Pourtant cette tragédie va être oubliée. Le Parti communiste veut, au nom de l’unité qu’il a formée avec de Gaulle, dépeindre une résistance massive et menée par de bons Français. Les noms étrangers sont bannis des discours officiels. Le parti communiste ne se souvient d’eux qu’après le renvoi de ses ministres du gouvernement Ramadier. Alors la médaille de la Résistance est octroyée aux membres du groupe Manouchian. Mais il faut attendre 1955 et l’écriture d’un poème par le grand poète communiste Louis Aragon pour que leur héroïsme soit exhumé. Aragon n’a osé ce geste que deux ans après la mort de Staline, grand fusilleur lui-même de combattants communistes internationalistes. Le poème est publié le 5 mars 1955 par le quotidien communiste L’Humanité. Aragon paraphrase dans ses vers la dernière lettre de Manouchian à Mélinée son épouse, écrite quelques heures avant sa mort.

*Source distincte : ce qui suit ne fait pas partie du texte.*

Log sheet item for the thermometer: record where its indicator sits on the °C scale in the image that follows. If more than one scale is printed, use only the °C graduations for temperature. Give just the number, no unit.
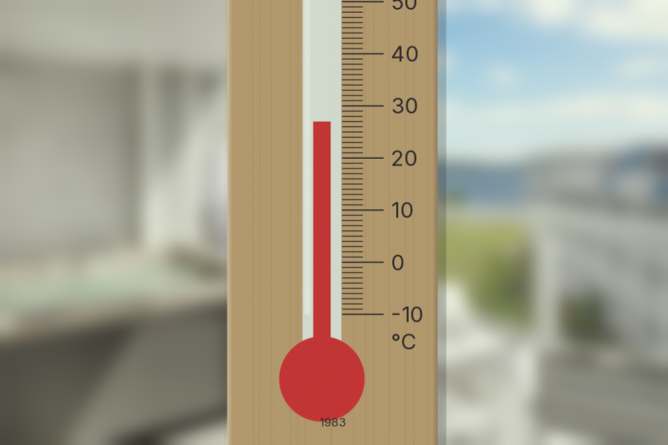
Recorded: 27
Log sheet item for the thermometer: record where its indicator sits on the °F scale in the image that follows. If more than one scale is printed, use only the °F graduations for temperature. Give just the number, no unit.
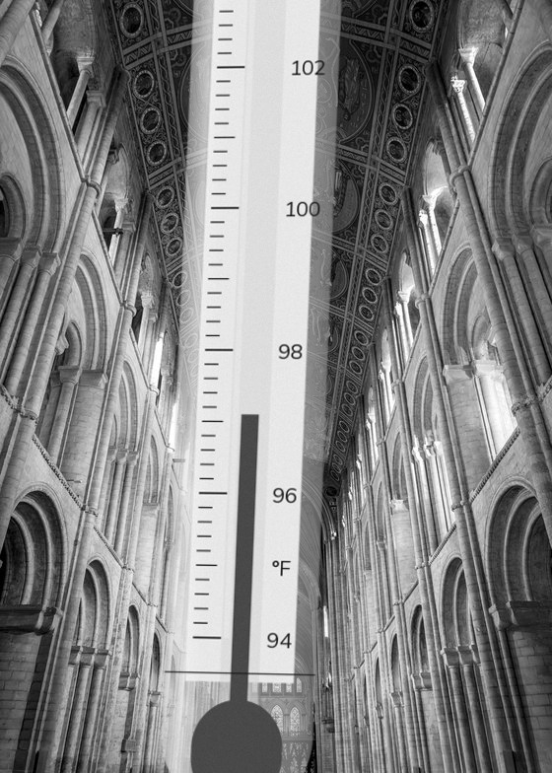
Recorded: 97.1
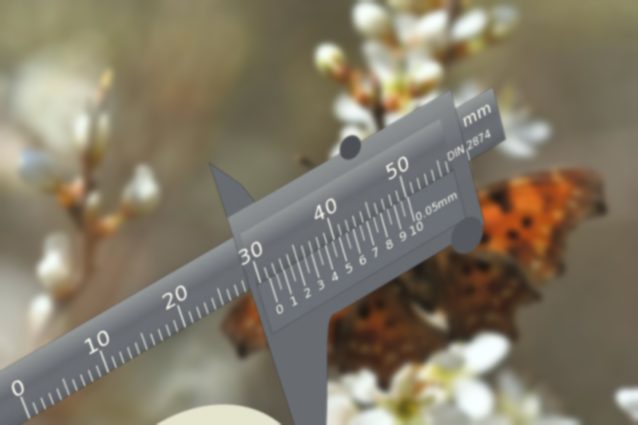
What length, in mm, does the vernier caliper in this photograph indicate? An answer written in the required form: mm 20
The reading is mm 31.2
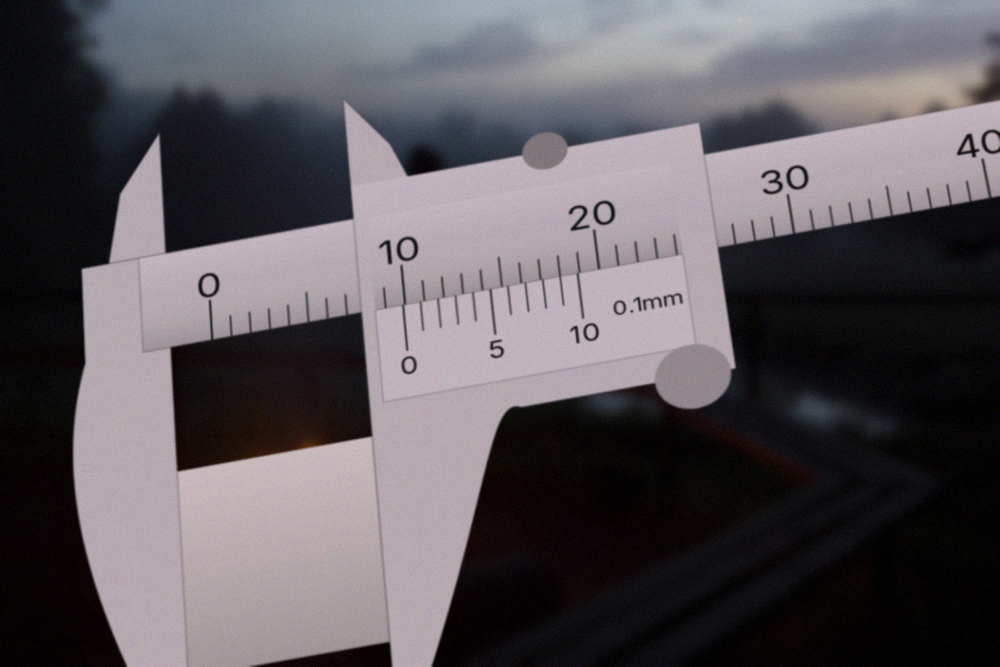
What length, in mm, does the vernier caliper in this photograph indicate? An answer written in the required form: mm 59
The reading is mm 9.9
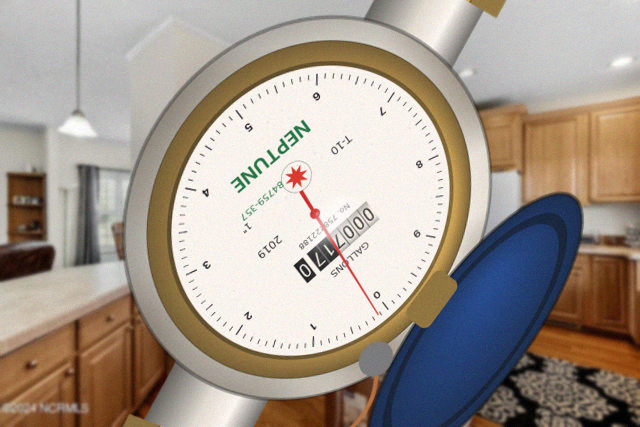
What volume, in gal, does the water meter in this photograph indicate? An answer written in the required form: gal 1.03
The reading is gal 7170.1
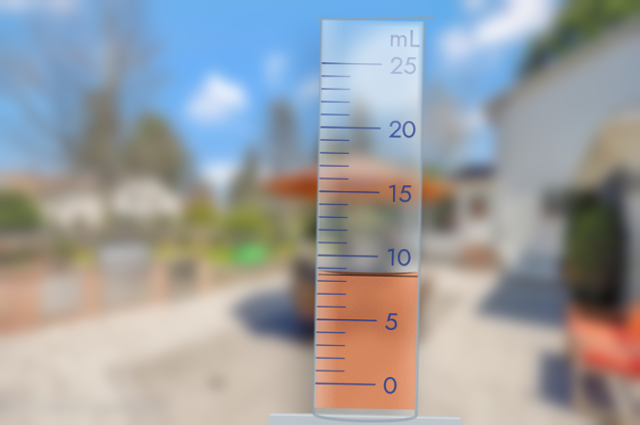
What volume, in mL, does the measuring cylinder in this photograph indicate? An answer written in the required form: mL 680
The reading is mL 8.5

« Dans quelques heures, je ne serai plus de ce monde. On va être fusillés » (...) Aujourd’hui, il y a du soleil. C’est en regardant au soleil et à la belle nature que j’ai tant aimée que je dirai adieu à la vie et à vous tous, ma bien chère femme et mes bien chers amis. (...) Bonheur à ceux qui vont nous survivre et goûter la douceur de la Liberté et de la Paix de demain (…) Au moment de mourir, je proclame que je n’ai aucune haine contre le peuple allemand ». Le poème connaîtra son heure de gloire quand le poète et chanteur Léo Ferré le mettra en musique.

Ne pas oublier les autres héros de la MOI


Parce qu'il fut un héros qui donna sa vie pour battre le nazisme, parce qu'il est devenu le symbole d'un étranger combattant pour la fraternité, Manouchian mérite d'entrer au Panthéon. Un comité s'est mis en place afin d'obtenir cet honneur. Faisons en sorte que cela devienne une réalité.